When they compile the statistics on this column at the end of the season, one man will stand out as the most heroic hero. That man is Alan Pardew. I know. I’m as confused as you are. He’s been attacked, pilloried and driven out of Tyneside, but he’s found his spiritual home in South London and it appears that his spirit animal is Marouane Chamakh. Two goals from the incredibly coiffured Moroccan put Southampton to the sword and gave Pardew four straight wins since taking over at Selhurst Park.
VILLAINS
Jose Mourinho warned on Friday that it would be a disgrace if Chelsea lost to Bradford this weekend. Chelsea duly lost and he was right; it was a disgrace. Mourinho has, on occasion, sought to deflect blame from himself and his players by blaming all manner of external factors for failure, but at least here he invited the world to line up and take a swing at his team to punish them for their uselessness. It is not an opportunity at which we will turn up our noses. No Premier League team, least of all a Mourinho team, should allow a third-flight side to come back from two goals down.

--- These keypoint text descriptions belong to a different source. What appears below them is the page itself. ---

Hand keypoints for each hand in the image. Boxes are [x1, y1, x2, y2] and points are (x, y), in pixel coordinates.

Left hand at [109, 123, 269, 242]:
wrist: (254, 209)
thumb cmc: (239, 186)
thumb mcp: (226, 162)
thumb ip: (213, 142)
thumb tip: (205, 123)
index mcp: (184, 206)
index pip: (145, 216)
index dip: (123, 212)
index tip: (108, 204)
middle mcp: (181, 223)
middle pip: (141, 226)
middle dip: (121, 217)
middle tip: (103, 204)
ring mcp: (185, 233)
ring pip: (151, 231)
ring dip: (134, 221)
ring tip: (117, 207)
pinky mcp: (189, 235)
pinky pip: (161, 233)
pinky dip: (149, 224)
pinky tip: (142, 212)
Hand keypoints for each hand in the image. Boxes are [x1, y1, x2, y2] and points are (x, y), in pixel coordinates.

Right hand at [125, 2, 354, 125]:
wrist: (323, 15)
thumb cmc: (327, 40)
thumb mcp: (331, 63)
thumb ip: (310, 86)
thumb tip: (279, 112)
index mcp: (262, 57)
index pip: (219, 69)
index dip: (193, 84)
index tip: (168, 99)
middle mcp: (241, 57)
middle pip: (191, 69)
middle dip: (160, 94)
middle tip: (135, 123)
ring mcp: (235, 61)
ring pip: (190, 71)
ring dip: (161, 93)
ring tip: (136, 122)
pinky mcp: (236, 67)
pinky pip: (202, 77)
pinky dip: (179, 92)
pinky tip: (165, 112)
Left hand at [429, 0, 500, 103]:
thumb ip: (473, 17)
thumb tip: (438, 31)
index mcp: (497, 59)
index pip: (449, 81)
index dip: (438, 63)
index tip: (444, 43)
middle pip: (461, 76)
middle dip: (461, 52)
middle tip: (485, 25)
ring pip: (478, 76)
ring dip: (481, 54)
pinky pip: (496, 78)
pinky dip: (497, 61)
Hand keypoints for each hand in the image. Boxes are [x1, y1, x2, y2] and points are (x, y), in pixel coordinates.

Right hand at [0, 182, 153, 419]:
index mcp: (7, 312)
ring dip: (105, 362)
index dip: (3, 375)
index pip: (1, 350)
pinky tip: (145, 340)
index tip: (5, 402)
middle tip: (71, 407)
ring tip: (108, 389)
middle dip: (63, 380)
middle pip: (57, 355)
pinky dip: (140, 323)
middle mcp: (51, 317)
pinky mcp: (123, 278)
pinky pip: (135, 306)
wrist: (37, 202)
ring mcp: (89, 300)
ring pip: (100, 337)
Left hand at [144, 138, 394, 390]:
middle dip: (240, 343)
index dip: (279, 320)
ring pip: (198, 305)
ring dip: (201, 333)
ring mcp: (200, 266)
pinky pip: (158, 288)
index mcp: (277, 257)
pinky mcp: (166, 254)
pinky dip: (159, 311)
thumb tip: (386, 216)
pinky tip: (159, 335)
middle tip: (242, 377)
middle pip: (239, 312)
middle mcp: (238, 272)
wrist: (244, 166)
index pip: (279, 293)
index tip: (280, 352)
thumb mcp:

Manuel Pellegrini insisted that it made no difference but surely Manchester City‘s late return from the Middle East had some effect on their performance against Middlesbrough. You know what it’s like when you’ve been on a long haul flight: you’re stiff and tired, having spent seven hours reading a banal celebrity autobiography that even the man at the airport bookshop warned you not to buy. The last thing you want to do is go and play football in the cold. City can deny it all they like, but you suspect that an important lesson has been learned here.

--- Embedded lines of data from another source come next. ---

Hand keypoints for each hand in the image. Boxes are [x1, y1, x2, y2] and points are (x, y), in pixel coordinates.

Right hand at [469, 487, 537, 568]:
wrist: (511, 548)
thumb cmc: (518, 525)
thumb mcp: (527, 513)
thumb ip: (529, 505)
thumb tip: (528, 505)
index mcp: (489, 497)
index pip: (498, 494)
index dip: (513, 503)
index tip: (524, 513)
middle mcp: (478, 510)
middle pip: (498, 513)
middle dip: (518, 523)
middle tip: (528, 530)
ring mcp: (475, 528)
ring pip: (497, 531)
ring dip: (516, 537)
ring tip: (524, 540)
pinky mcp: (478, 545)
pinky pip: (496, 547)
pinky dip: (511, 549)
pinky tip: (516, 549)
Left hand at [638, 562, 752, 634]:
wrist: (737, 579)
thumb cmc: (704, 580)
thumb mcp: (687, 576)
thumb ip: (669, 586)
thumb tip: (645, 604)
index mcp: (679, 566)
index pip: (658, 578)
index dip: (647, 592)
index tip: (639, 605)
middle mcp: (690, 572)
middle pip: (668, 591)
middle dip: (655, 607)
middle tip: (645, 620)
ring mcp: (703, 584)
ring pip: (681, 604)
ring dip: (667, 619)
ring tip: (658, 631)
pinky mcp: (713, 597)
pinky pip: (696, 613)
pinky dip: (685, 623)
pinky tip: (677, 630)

Vorm doesn’t get many minutes for Spurs these days. After his crucial error vs. Leicester, it’s easy to see why.
As a back-up goalkeeper, life can be perilous. Sure, it’s well-paid, but there’s no pressure quite like it. Men like Tottenham’s Michel Vorm know well that you don’t get many chances to impress, so you have to take them with both hands. You have to take weak, last-minute shots with both hands too. Otherwise they slip through and your team goes out of the cup and everyone shouts at you and they’re still furious the next morning and you’ve never felt so alone.
We all get frustrated when things don’t go our way. We all feel that rush of blood, the rising, roiling magma of fury when a bad day suddenly gets worse. But listen, Gylfi Sigurdsson, you can’t just go postal on passers-by. You have to control it; you have to rise above it. Running up behind people and kicking them up in the air like Charlie Brown finally getting hold of that football… that’s not allowed. It is funny though.
Radamel Falcao‘s agent, the ubiquitous Jorge Mendes, has claimed that his client would get more game time if Sir Alex Ferguson was still the Manchester United manager. The sad truth is that Falcao wouldn’t get more game time if his mum was the Manchester United manager. This is the striker who was wanted by every major club in Europe before his knee injury. Now he can’t even make an impact against Cambridge. Something’s wrong with this picture.